Ob König Lífgjarn Hlaðgerðr von Vestfirðir wirklich aufrichtig dankbar war für ihre Warnung, ob ihn das Schicksal der alten Frau rührte oder welche Gründe er auch gehabt haben mag, er nahm die einstige Königin und Witwe Agnarrs in allen Ehren an seinem Hof auf und begann bald, sie und ihre Weisheit sehr zu schätzen. In den folgenden zehn Jahren sollte sie sowohl kluge Ratgeberin, als auch Vertraute Königin Aurdas und für deren jüngere Töchter fast so etwas wie eine geliebte Großmutter werden.  Mit den Verrätern in Suðurnes befasste der König sich jedoch nicht nur für eine Schlacht, wie allgemein erwartet wurde, sondern für die nächsten zwanzig Jahre. 320 FZ nahm König Lífgjarn zwar Árborg ein und Óttar Vendilkráka gefangen, doch die Usurpatoren-Bastarde Margeirrs flohen, scharten alle Männer um sich, die ihnen folgen wollten und zogen sich in die tiefen, damals noch völlig unbesiedelten Wälder südlich der Kárahnjúkar und in den Dimmerskog zurück. Óttar wurde hingerichtet und sein Sohn Fornljótur neuer Laird von Suðurnes, der dem König die Treue schwor (und sie tatsächlich auch hielt). Die Margeirr-Bastarde jedoch führten in den folgenden Jahren einen lange anhaltenden Stellungskrieg entlang der westlichen Grenzen.

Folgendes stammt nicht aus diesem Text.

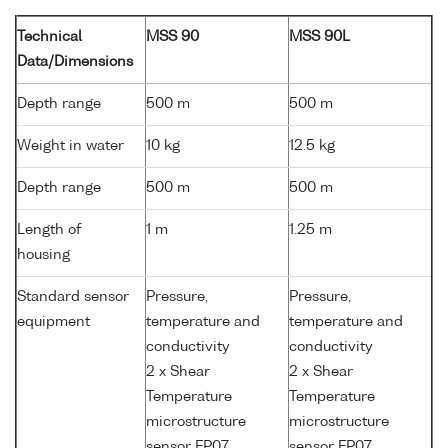
Technical
MSS 90
MSS 90L
Data/Dimensions
Depth range
500 m
500 m
Weight in water
10 kg
12.5 kg
Depth range
500 m
500 m
Length of
1 m
1.25 m
housing
Standard sensor
Pressure,
Pressure,
equipment
temperature and
temperature and
conductivity
conductivity
2 x Shear
2 x Shear
Temperature
Temperature
microstructure
microstructure
sensor FP07
sensor FP07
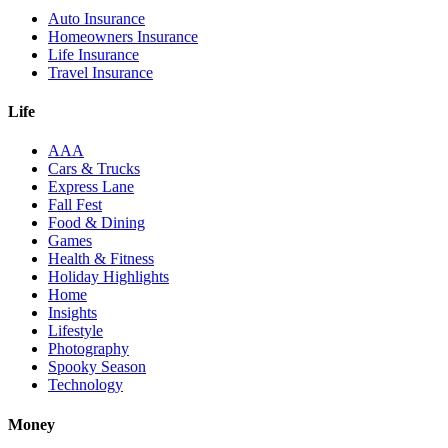
Auto Insurance
Homeowners Insurance
Life Insurance
Travel Insurance
Life
AAA
Cars & Trucks
Express Lane
Fall Fest
Food & Dining
Games
Health & Fitness
Holiday Highlights
Home
Insights
Lifestyle
Photography
Spooky Season
Technology
Money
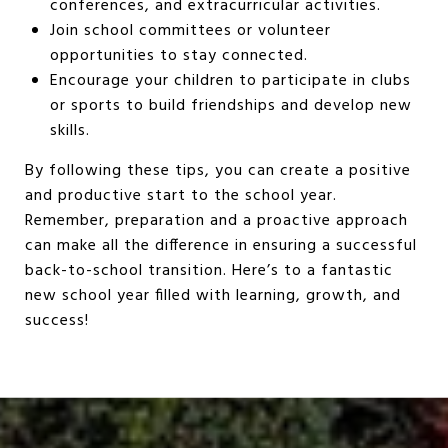
conferences, and extracurricular activities.
Join school committees or volunteer
opportunities to stay connected.
Encourage your children to participate in clubs
or sports to build friendships and develop new
skills.
By following these tips, you can create a positive
and productive start to the school year.
Remember, preparation and a proactive approach
can make all the difference in ensuring a successful
back-to-school transition. Here’s to a fantastic
new school year filled with learning, growth, and
success!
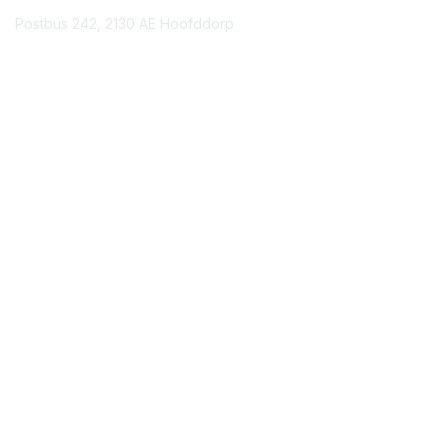
Postbus 242, 2130 AE Hoofddorp
Contact Chapter
Membership
Join
Benefits
Credentials
Contact ISACA Global Support
Privacy & Terms
About ISACA
Community Code of Conduct
ISACA Policies
ISACA Terms of Use
ISACA Global Privacy Notice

Sie verschanzten sich in den Wäldern und flohen in den Dimmerskog, der ihnen sichere Rückzugsgebiete verschaffte, wann immer sie aufgestöbert wurden und überfielen von dort aus immer wieder Dörfer und Siedlungen in Suðurnes, Trondheimr und sogar in Vestfirðir. Die Margeirr-Bastarde bewiesen großes Kampfgeschick, verloren aber durch ihre Raubzüge, Plünderungen und Grausamkeiten jegliche Unterstützung in der Bevölkerung. Ihr kriegerischer Erfolg lag in ihrer Strategie, die darauf beruhte, schnell und ungesehen irgendwo aufzutauchen, zuzuschlagen und ebenso rasch wieder zu verschwinden. Auch wendeten sie große Hinterlist an, agierten in kleinen, beweglichen Einheiten, verachteten althergebrachte Regeln und hielten keine heilige Waffenruhe zu besonderen Zeiten (etwa in den Raunächten).

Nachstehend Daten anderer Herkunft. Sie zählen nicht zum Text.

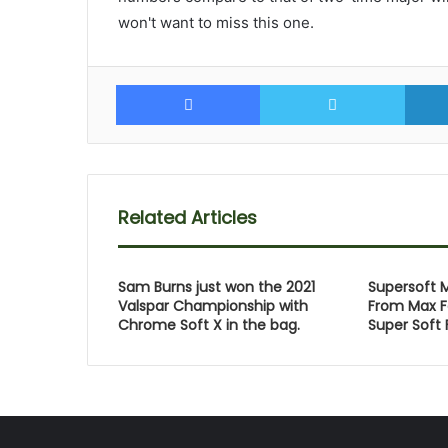
won't want to miss this one.
Facebook
Twitte
Related Articles
Sam Burns just won the 2021
Supersoft 
Valspar Championship with
From Max F
Chrome Soft X in the bag.
Super Soft 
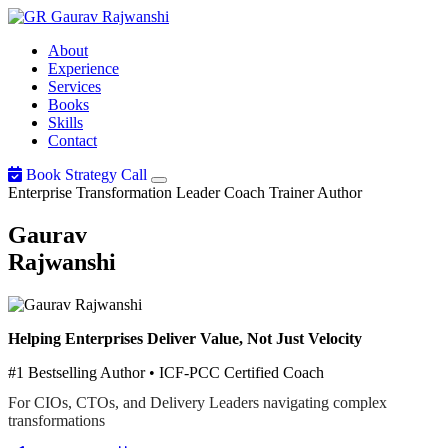
Gaurav
Rajwanshi
About
Experience
Services
Books
Skills
Contact
Book Strategy Call
Enterprise Transformation Leader
Coach
Trainer
Author
Gaurav
Rajwanshi
Helping Enterprises Deliver Value, Not Just Velocity
#1 Bestselling Author • ICF-PCC Certified Coach
For CIOs, CTOs, and Delivery Leaders navigating complex
transformations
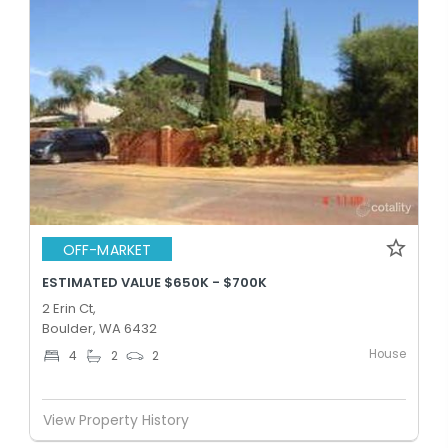
OFF-MARKET
ESTIMATED VALUE $650K - $700K
2 Erin Ct,
Boulder, WA 6432
House
4
2
2
View Property History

Das hielt sie beinahe zwanzig Jahre am Leben und die Südwestgrenzen Normands in beständiger Unruhe und Unfrieden, bescherte ihnen jedoch auch keinerlei wirklichen Erfolg auf dem Weg zur Macht, im Gegenteil. Selbst in Gebieten, wo Margeirr der Blinde immer unterstützt worden war, verachtete man seine Bastarde für ihr feiges Gebaren, und mehr als einmal wartete man nach Überfällen gar nicht erst auf fürstliche oder gar königliche Truppen, sondern rotteten sich die Bauern Trondheimrs und Suðurnes' zusammen, um die verhassten Margeirr-Räuber zurück in die Wälder zu zwingen oder so viele von ihnen zu erschlagen, wie möglich. Die Wende brachte die Schlacht an der Dimmafloda im Jahr 337 FZ, in der Fornljótur von Suðurnes fiel, aber auch zwei Anführer und angebliche Söhne Margeirrs, Eysteinn und Eiríkur, wurden erschlagen. Danach gab es nur noch wenige größere Überfälle und kaum noch ernsthafte Kriegshandlungen, und 344 FZ, in einem besonders harten und strengen Winter, tauchten die letzten Margeirr-Räuber halb verhungert und in Lumpen  in Varmahlíð auf, das sie einnehmen wollten, wurden jedoch vom dortigen Jarl und seinen Männern erschlagen. Er ließ ihre Köpfe nach Kingsala bringen und damit hatten die langen Nordischen Königskriege endlich ein Ende.

   
349 FZ starb König Lífgjarn Sveinnson und sein Sohn Játmundr Járnsíða wurde in Kingsala als erster König eines tatsächlich geeinten Normand feierlich gekrönt. Beim Allmannathing im folgenden Frühjahr, 350 FZ, wurde - unter anderem - auch das Thronfolgerecht geändert und festgelegt, dass grundsätzlich der älteste ehelich geborene Sohn eines Königs nach ihm König werden sollte. Hatte der König keine ehelich geborenen Söhne, so solle ihm sein ältester anerkannter Bastard nachfolgen. Hatte ein König überhaupt keine Söhne, so solle die Krone an seine älteste Tochter gehen, die jedoch den Mann zum Gemahl nehmen musste, welchen das Allmannathing dazu bestimmte, König an ihrer Seite zu sein. Nur wenn ein König keine leiblichen Kinder hatte, konnte die Königswürde an seinen Bruder oder seine Schwester gehen. Alle Uneinigkeiten, Zweifel und Streitigkeiten um die Thronfolge durften fortan nur und ausschließlich durch Holmgang zwischen den einzelnen Kontrahenten geklärt werden, kein Thing als das Allmannathing in Folkvangar oder Kingsala war fortan berechtigt, einen Mann zum König auszurufen oder zum Gemahl der Königin zu bestimmen.